In paragraaf 9.4.5.2.2 van de Beleidsvoorschriften Werk, Participatie en Inkomen van de gemeente Amsterdam (Beleidsvoorschriften) is ter uitvoering van artikel 4.12 van de Nadere regels, voor zover hier van belang, het volgende opgenomen. De tegemoetkomingen extra energie, extra bewassing en extra kledingslijtage zijn tegemoetkomingen in alle optredende meerkosten voor energie, bewassing en kledingslijtage die verband houden met een chronische ziekte of beperking. De bedragen van de tegemoetkomingen voor extra energie, extra bewassing en extra kledingslijtage zijn onderscheidenlijk € 20,-, € 10,- en € 13,- per maand. De hoogte van de vergoedingen is afgeleid van gemiddelde algemeen gebruikelijke uitgaven zoals die door het NIBUD zijn vastgesteld.
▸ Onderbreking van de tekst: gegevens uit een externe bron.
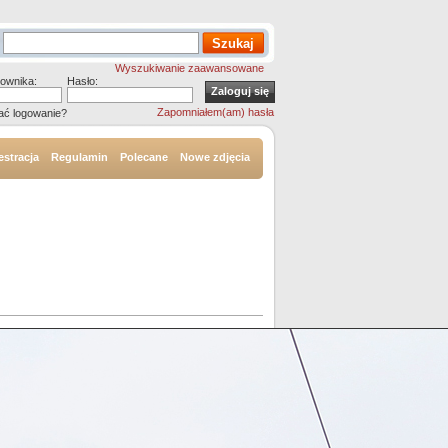
Wyszukiwanie zaawansowane
ownika:
Hasło:
Zapomniałem(am) hasła
ać logowanie?
estracja
Regulamin
Polecane
Nowe zdjęcia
In paragraaf 9.4.5.2.4 van de Beleidsvoorschriften is opgenomen dat de samenstelling van de totale vergoeding wordt vastgesteld na inwinning van advies bij de GGD over de noodzaak. Naar aanleiding van het GGD-advies over het aantal noodzakelijke tegemoetkomingen wordt dan een eindbedrag vastgesteld.
4.2.
Met de rechtbank is de Raad van oordeel dat het GGD-advies op zorgvuldige wijze tot stand is gekomen en inzichtelijk is. De GGD-arts heeft appellant op het spreekuur gezien en heeft de medische informatie van appellant in zijn beoordeling betrokken. Niet is gebleken dat aan de juistheid van het GGD-advies moet worden getwijfeld. Hiervoor is van belang dat appellant geen nadere medische informatie heeft overgelegd waaruit blijkt dat de medisch adviseur de medische situatie onjuist heeft ingeschat en dat appellant als gevolg van zijn medische situatie meerkosten heeft voor energie, bewassing en kledingslijtage.
4.3.
Het hoger beroep slaagt niet zodat de aangevallen uitspraak voor bevestiging in aanmerking komt.

BESLISSING

De Centrale Raad van Beroep bevestigt de aangevallen uitspraak.
Deze uitspraak is gedaan door M.F. Wagner als voorzitter en D.S. de Vries en N.R. Docter als leden, in tegenwoordigheid van B. Dogan als griffier. De beslissing is uitgesproken in het openbaar op 27 februari 2019.
(getekend) M.F. Wagner
De griffier is verhinderd te ondertekenen.